Cook, lead author of the study in the Journal of Anatomy, notes that sawfishes belong to the same group as skates and rays and are closely related to sharks.

The team examined the fossilized rostral denticles of Ischyrhiza mira, a species belonging to an extinct group of sawfishes that lived in North American waters during the late Cretaceous period, around 100 to 65 million years ago. The samples had previously been recovered from a rock formation in New Jersey.

“Rostral denticles are believed to be modified scales because of their location on the elongated snout and they have an external morphology and developmental pattern that’s similar to scales,” says Cook, who explains that, just like with scales found elsewhere on the body, for a new rostral denticle to form, an old one must first fall off and make a space available.

“Yet, very little was known about the organization of the tissues that make up rostral denticles, particularly the hard outermost layer known as enameloid.

A cross section of a rostral denticle showing the bundled enameloid. (Credit: Todd Cook/Penn State/Wiley Publications)

“Given that rostral denticles are likely specialized body scales, we hypothesized that the enameloid of rostral denticles would exhibit a similar structure to the enameloid of body scales, which have simple microcrystal organization.”

To examine the internal microstructure of the fossil rostral denticles, the researchers hand sectioned the samples, both transversely—across the width—and longitudinally—across the length. Next, they used a scanning electron microscope to study the histology—or microscopic anatomy—of the rostral denticles.

“Surprisingly, Ischyrhiza mira’s rostral denticle enameloid was anything but simple; it was considerably more complex than the enameloid of body scales,” says Cook. “In fact, the overall organization of the enameloid in this ancient sawfish resembled that of modern shark tooth enameloid, which has been well-characterized.”
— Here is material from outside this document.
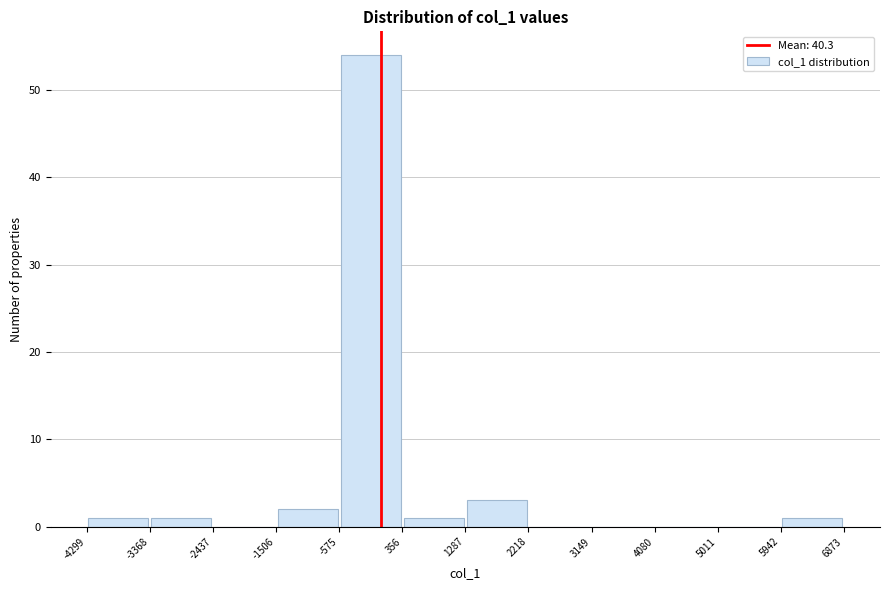

What is the height of the bar covering 356 to 1287 on the x-axis? The values are not printed on the chart, so give them approximately, as read against the axis.

1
Specifically, he notes that both Ischyrhiza mira rostral denticles and modern shark teeth have an enameloid covering that largely consists of fluorapatite microcrystals packed together into distinct bundles. Towards the outer region of the enameloid, these bundles run parallel to the surface of the tooth and are called the “parallel bundled enameloid.” Deeper, the bundles become randomly arranged, a region known as the “tangled bundled enameloid.” Finally, passing through these layers is the “radial bundled enameloid,” which is composed of packed microcrystals oriented perpendicular to the tooth surface.

In terms of function, Cook explains that having bundles of microcrystals arranged in various orientations enables shark teeth to resist the mechanical stresses associated with feeding. Similarly, he notes, “It is likely that the bundled microcrystal arrangement of the enameloid of Ischyrhiza mira’s rostral denticles also served as a way to withstand mechanical forces.”

However, the most surprising and consequential outcome of this study is that it makes an important contribution to the long-standing debate regarding the origin of teeth, says Cook. Specifically, he explains, “This finding provides direct evidence supporting the ‘outside-in’ hypothesis, as it shows that scales have the capacity to evolve a complex tooth-like enameloid outside of the mouth. It is more parsimonious to suggest that scales produced a similar bundled microstructure in teeth and rostral denticles than to conclude that both these structures evolved a similar enameloid independently.”

A Penn State Behrend Undergraduate Research Grant supported this research.